Later during my visit, on Shabbat, we celebrated the bar mitzvah of another of my cousins. He read from the Torah as the Orthodox Jewish community danced in celebration. The ancient words rang in the air alongside the machine guns of several off-duty IDF fighters. As the day went on, the celebrations increased: Because we were abstaining from using our phones on Shabbat, we learned belatedly of the daring rescue of four Israeli hostages from Hamas’s grip. Reports, delivered only by mouth, were that the operation had been a remarkable success. As we observed the end of Shabbat with the same traditions that our ancient ancestors observed, we were once again astonished by the modern marvel of the Israeli Defense Forces.
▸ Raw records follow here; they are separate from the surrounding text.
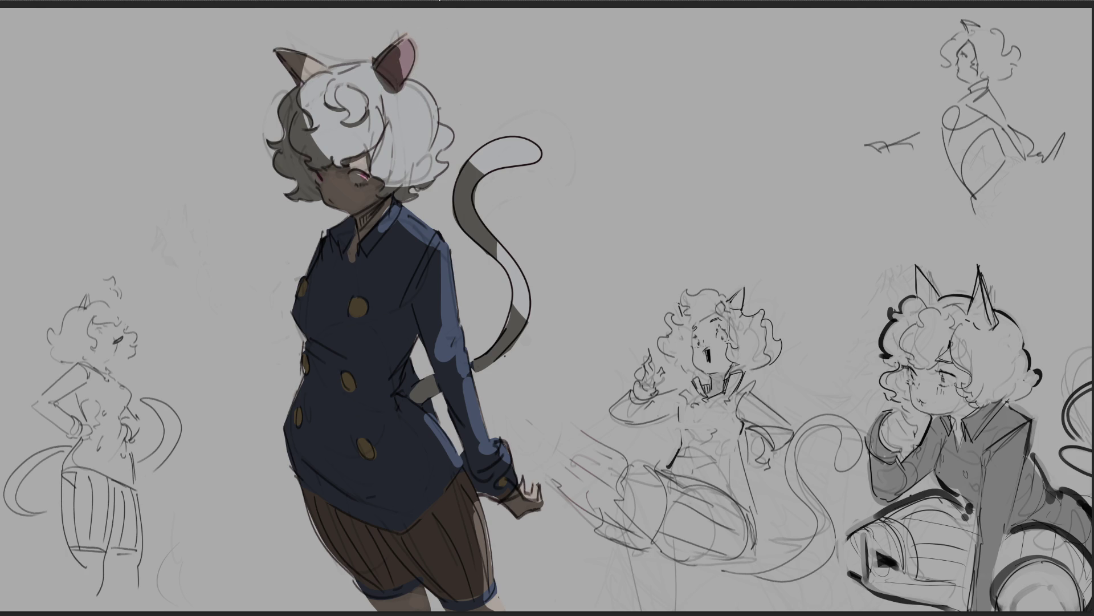
{"action": "key", "text": "ctrl+z"}
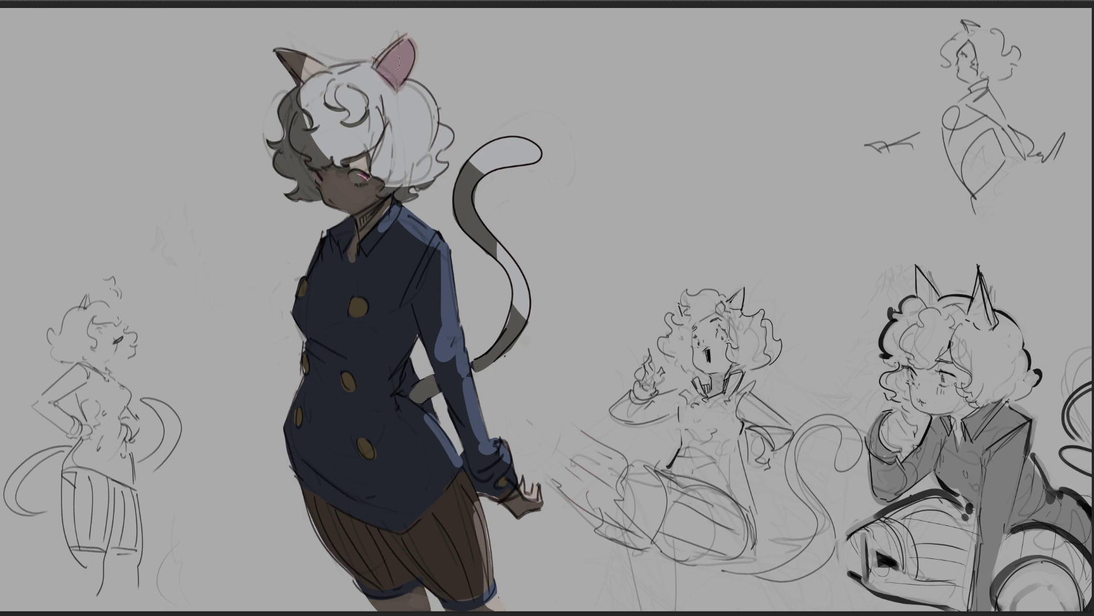
{"action": "key", "text": "bracketleft"}
{"action": "key", "text": "bracketleft"}
{"action": "key", "text": "bracketleft"}
{"action": "mouse_move", "coordinate": [381, 69]}
{"action": "left_mouse_down"}
{"action": "mouse_move", "coordinate": [393, 80]}
{"action": "mouse_move", "coordinate": [395, 55]}
{"action": "mouse_move", "coordinate": [372, 66]}
{"action": "mouse_move", "coordinate": [400, 87]}
{"action": "left_mouse_up"}
Add pink eye and white cheek highlights, then tint the hair and tail cream
{"action": "left_click_drag", "start_coordinate": [359, 179], "coordinate": [364, 175]}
To end our time together, my entire family drove toward the north of Israel to observe the holiday of Shavuot, in which Jews celebrate the anniversary of our receiving the Torah at Mount Sinai. We were still slightly south of the border areas that had been evacuated following Hezbollah’s aggression from Lebanon, but it so happened that our visit coincided with the first time since October 7 that the terrorist group had fired rockets deeper into Israel, near Tiberias, where we were staying. Our plans to swim in the Sea of Galilee were foiled — there are no rocket shelters in the water — but we were otherwise safe. We celebrated Shavuot protected by Israeli bomb shelters and the Iron Dome. One of the most advanced air-defense systems in human history shielded us as we renewed our dedication to the Torah given to our ancestors.
I left Israel on the following Saturday night, hours before my cousins would return to their army bases — one next to Gaza and the other near the Lebanese border. As I bid a tearful farewell to my family, I was aware more than ever of what is at stake in the Jewish state’s seemingly perpetual war for survival. Israel typifies the tension between the ancient and the modern at the very heart of the Western tradition. As its people are forced to rely on the most cutting-edge technology to defend themselves, they remain dedicated to their families and communities, more so than people in any other developed nation. Israel is the only advanced country in the world with a birth rate above replacement level. The Jewish people living there understand that their eternal future will unfold in the same place — the Land of Israel — as their millennia-old past. They believe that, with God’s help, Israel will continue to advance technologically beyond all of its enemies, as its people continue to observe the ancient Jewish traditions of their ancestors, in the land that the Jews once again call home.